L’indianité des Antilles, l’oubliée de l’histoire

Jean Samuel Sahaï (à droite) mène des recherches historiques sur les communautés d'origine indienne aux Antilles
Dans « Adagio pour la Da », Jean Samuel Sahaï revient sur les multiples apports de la présence indienne aux Antilles. Un aspect négligé de l’histoire et des études post-coloniales.
L’année 2013 ne marque pas seulement le centenaire de la naissance du poète et homme politique martiniquais Aimé Césaire. Elle commémore également le 160e anniversaire de l’arrivée des premiers Indiens en Martinique (6 mai 1853), et le 150e anniversaire de la naissance d’Henry Sidambarom.
 

Le combat d'Henry Sidambarom

Pour beaucoup, même aux Antilles, le nom d’Henry Sidambarom (1863 – 1952) n’évoque pas grand-chose. Né le 5 juillet 1863 à Capesterre en Guadeloupe, ce fils d’immigrants tamouls défendra toute sa vie les Guadeloupéens d’origine indienne face au racisme et à une véritable discrimination d’Etat.

« Henry Sidambarom est quelqu’un à qui les Outre-mer et la Guadeloupe doivent beaucoup. Il a permis d’établir l’égalité pour les personnes d’origine indienne, en menant un combat non violent, par la parole et l’écriture », souligne Jean Samuel Sahaï, auteur du livre « Adagio pour la Da, les Indiens des Antilles de Henry Sidambarom à Aimé Césaire ».
 
Après l’abolition de l’esclavage en 1848 dans les colonies françaises, la majorité des esclaves déserte les plantations. Les grands propriétaires terriens, les anciens « maîtres », ont besoin de main d’œuvre. C’est la période de « l’engagisme ». Indiens, mais également Africains et Chinois, sont recrutés sous contrat et débarquent dans le nouveau monde. Les premiers Indiens arrivent le 6 mai 1853 à Saint-Pierre en Martinique, et le 23 décembre 1854 en Guadeloupe, après des traversées en bateau souvent effroyables et marquées par une forte mortalité.
 
Déracinés, affaiblis par le climat et de mauvaises conditions de vie, les Indiens sont méprisés, désignés par le terme péjoratif de « Koulis » et accablés de moqueries par les anciens esclaves. Leurs « employeurs » les exploitent sans vergogne et les font travailler comme des bêtes de somme. Beaucoup d’ailleurs n’y survivront pas. La majorité finira par déserter les plantations, comme leurs prédécesseurs, les esclaves noirs.
# # #
■ **Travail demandé**: Dans l'extrait sur la présence indienne aux Antilles, indiquez à quelle date et dans quelle ville les premiers Indiens sont arrivés en Martinique. Le listing n'est d'aucune utilité pour cet exercice.

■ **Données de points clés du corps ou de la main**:
# # #
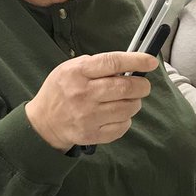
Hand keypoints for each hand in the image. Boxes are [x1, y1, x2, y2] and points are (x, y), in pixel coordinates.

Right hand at [25, 51, 158, 149]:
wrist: (43, 122)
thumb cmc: (61, 91)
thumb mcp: (70, 68)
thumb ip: (97, 65)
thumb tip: (128, 66)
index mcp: (77, 72)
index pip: (113, 63)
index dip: (136, 60)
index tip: (151, 62)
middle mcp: (83, 94)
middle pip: (125, 88)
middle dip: (141, 86)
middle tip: (143, 86)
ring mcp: (88, 116)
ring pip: (127, 108)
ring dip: (135, 103)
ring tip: (129, 100)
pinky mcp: (92, 134)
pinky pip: (122, 127)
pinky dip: (126, 120)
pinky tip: (118, 115)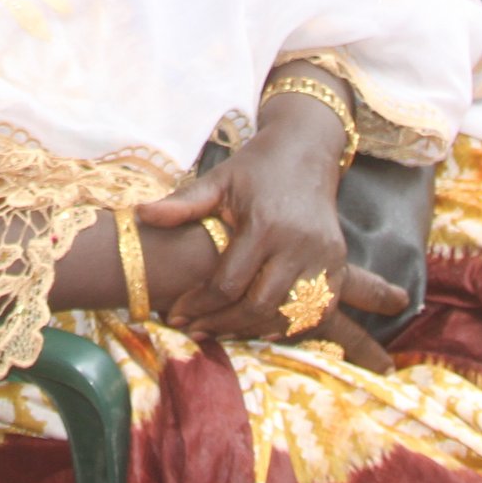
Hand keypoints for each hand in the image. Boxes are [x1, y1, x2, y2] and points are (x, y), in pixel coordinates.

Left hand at [139, 127, 403, 346]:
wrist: (306, 151)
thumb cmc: (256, 168)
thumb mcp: (218, 180)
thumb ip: (182, 203)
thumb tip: (142, 214)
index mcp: (265, 225)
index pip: (228, 283)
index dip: (199, 305)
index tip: (175, 315)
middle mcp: (298, 245)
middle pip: (258, 306)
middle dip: (222, 325)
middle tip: (194, 330)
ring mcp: (324, 257)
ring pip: (287, 316)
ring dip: (252, 330)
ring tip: (219, 331)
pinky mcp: (339, 265)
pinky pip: (316, 312)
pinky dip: (288, 325)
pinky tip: (259, 327)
# # #
■ **Exercice terminé**: Le 6 mai 1853, à Saint-Pierre.